→ Exercise description
From the entries, filter out every line that lacks "labels" and copy the rest.

Top of Records provided

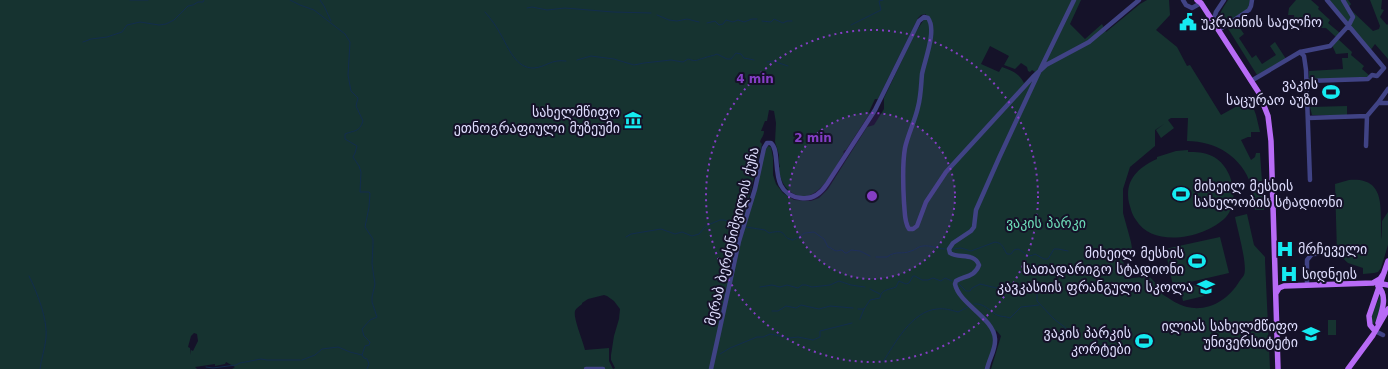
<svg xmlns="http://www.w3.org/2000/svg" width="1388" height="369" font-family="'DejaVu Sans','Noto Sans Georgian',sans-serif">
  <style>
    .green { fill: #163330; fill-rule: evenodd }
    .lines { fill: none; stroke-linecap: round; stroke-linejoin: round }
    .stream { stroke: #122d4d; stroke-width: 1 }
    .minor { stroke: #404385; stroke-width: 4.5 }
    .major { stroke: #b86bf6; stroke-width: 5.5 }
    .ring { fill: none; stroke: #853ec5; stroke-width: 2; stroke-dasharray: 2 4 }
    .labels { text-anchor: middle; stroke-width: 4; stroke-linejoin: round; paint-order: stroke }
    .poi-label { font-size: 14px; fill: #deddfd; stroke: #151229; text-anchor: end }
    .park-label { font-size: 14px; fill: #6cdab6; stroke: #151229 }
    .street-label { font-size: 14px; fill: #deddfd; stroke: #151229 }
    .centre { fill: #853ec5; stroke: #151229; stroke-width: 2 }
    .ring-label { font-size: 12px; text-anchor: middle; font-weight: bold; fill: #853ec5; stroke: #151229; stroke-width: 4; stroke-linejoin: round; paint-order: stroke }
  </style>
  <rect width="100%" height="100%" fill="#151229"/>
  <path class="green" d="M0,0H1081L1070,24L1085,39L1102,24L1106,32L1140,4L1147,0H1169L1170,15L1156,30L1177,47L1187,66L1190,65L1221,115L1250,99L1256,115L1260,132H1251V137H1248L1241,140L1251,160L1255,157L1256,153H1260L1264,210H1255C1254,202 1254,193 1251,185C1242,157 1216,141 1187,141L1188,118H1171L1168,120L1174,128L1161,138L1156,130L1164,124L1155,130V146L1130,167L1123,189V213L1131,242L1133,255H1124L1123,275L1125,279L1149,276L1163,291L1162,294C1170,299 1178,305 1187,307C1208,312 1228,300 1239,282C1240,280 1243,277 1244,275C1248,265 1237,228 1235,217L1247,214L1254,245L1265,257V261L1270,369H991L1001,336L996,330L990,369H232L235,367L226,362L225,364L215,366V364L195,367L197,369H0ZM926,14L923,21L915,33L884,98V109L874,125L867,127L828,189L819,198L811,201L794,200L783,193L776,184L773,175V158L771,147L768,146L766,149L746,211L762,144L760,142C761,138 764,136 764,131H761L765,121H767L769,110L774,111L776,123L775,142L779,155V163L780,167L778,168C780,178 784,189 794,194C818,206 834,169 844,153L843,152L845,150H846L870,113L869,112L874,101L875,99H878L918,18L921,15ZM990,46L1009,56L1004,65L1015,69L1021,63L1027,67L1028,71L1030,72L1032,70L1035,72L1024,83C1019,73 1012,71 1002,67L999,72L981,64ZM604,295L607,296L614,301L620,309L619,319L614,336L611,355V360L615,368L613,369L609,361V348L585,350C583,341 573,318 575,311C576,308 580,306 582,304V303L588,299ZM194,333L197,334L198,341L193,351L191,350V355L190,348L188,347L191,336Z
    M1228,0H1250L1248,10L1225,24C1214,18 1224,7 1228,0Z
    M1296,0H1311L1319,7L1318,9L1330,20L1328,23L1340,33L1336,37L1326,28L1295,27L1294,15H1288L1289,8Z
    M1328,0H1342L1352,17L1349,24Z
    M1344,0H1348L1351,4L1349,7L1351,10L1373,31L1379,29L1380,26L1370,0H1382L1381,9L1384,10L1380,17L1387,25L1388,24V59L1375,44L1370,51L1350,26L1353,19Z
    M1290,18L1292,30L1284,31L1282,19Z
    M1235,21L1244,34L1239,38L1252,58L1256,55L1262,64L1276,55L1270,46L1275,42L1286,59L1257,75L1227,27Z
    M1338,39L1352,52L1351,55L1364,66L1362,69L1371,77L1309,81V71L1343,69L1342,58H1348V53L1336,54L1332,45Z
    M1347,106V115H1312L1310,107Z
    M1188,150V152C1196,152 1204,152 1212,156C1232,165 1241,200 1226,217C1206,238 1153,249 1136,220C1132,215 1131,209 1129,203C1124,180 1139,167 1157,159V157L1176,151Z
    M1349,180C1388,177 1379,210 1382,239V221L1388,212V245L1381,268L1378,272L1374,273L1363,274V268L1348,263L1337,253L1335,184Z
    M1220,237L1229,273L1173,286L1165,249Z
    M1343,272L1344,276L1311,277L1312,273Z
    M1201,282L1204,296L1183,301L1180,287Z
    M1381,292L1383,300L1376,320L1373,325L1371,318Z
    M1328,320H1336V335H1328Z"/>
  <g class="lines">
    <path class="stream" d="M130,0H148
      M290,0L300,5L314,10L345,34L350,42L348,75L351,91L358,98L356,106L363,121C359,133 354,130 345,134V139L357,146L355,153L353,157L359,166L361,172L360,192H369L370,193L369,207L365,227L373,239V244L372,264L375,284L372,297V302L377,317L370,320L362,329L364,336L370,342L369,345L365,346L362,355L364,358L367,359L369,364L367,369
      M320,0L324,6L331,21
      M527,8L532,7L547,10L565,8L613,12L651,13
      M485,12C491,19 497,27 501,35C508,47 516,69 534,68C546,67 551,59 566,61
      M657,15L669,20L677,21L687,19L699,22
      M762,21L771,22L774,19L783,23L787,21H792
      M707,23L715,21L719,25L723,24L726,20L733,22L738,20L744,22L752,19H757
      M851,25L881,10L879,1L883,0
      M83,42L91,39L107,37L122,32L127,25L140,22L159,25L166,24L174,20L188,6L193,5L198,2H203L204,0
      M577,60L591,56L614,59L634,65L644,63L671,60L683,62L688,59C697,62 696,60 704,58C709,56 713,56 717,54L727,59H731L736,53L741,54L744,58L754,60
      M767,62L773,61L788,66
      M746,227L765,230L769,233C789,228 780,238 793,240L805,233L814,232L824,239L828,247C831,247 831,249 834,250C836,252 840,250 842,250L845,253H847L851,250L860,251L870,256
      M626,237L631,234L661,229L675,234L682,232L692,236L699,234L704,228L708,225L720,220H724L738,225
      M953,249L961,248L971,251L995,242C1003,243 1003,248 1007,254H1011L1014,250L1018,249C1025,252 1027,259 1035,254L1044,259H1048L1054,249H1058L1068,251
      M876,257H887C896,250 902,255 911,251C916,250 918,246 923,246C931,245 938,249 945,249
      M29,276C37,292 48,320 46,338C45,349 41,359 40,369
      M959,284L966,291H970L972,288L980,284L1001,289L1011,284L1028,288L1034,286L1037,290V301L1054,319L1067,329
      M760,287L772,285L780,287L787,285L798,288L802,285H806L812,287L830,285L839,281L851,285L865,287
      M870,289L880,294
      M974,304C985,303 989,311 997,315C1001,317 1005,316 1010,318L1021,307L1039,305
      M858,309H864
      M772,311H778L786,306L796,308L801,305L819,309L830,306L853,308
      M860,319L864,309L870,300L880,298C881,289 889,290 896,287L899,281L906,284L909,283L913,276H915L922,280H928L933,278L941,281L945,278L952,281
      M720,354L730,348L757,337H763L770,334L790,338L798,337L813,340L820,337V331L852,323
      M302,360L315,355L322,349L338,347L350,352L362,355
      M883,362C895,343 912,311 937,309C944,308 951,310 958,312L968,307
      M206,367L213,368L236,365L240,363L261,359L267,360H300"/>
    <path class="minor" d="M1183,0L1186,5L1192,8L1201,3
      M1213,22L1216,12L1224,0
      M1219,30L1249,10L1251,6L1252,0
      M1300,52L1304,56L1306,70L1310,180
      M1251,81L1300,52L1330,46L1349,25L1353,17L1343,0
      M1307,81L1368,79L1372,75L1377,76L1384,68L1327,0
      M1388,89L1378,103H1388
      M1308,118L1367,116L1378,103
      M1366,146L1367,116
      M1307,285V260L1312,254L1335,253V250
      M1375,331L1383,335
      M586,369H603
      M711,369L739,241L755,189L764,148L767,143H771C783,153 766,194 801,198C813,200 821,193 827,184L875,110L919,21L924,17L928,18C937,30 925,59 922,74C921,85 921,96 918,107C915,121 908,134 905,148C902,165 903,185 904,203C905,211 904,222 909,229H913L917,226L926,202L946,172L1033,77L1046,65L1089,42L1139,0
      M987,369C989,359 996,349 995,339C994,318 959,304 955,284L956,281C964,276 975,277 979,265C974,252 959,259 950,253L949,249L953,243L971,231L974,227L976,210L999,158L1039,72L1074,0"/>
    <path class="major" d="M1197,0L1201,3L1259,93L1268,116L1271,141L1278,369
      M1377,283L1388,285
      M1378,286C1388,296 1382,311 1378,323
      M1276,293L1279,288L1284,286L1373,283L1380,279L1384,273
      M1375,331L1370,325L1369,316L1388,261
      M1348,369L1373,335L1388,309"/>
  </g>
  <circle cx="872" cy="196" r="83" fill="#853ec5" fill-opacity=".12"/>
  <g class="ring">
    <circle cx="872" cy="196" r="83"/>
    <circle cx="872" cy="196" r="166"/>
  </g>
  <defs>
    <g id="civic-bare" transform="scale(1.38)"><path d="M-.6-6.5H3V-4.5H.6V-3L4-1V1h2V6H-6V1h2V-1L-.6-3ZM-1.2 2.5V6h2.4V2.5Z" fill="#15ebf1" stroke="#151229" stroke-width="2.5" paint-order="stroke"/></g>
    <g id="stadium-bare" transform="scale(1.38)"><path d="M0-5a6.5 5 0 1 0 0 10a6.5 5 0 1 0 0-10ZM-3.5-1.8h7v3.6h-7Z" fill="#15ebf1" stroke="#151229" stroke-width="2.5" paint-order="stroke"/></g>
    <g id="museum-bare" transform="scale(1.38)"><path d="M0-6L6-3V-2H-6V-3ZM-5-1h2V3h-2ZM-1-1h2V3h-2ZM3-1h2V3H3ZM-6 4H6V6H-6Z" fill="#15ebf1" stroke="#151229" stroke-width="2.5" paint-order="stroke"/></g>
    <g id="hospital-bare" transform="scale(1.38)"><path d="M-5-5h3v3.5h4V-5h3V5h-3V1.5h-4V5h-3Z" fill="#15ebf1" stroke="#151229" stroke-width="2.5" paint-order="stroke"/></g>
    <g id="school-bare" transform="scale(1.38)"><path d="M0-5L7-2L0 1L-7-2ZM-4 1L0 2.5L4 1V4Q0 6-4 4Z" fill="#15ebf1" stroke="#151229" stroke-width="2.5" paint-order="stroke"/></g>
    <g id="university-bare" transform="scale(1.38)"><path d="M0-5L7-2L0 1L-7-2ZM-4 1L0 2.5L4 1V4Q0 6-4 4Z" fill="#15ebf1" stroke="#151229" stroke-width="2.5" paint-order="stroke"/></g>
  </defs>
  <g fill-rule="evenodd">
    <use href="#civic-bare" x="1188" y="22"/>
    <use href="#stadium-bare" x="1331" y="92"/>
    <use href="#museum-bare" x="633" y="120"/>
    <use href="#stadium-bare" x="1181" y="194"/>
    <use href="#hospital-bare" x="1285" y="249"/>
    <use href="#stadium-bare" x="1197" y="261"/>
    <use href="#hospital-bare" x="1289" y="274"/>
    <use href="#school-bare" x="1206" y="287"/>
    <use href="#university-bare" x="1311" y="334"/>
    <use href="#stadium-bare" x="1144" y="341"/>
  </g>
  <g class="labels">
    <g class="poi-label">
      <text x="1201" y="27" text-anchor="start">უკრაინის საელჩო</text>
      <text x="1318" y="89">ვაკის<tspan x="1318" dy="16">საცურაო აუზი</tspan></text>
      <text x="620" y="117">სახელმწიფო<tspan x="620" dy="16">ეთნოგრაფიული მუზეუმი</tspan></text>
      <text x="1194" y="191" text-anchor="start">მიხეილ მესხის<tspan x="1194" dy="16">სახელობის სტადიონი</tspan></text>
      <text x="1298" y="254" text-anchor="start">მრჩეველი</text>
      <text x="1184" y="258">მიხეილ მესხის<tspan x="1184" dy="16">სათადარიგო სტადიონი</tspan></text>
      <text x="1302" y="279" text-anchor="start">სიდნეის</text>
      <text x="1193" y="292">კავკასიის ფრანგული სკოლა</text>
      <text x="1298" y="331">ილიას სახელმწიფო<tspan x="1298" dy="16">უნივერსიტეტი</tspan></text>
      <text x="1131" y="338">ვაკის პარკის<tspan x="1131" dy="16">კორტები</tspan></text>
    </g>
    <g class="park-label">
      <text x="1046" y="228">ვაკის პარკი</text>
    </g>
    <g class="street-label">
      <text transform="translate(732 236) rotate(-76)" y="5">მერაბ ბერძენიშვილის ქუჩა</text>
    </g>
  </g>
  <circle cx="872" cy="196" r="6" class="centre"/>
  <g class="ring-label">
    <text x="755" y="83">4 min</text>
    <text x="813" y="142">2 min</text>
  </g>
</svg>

Bottom of Records provided

→ Finished exercise
    .labels { text-anchor: middle; stroke-width: 4; stroke-linejoin: round; paint-order: stroke }
  <g class="labels">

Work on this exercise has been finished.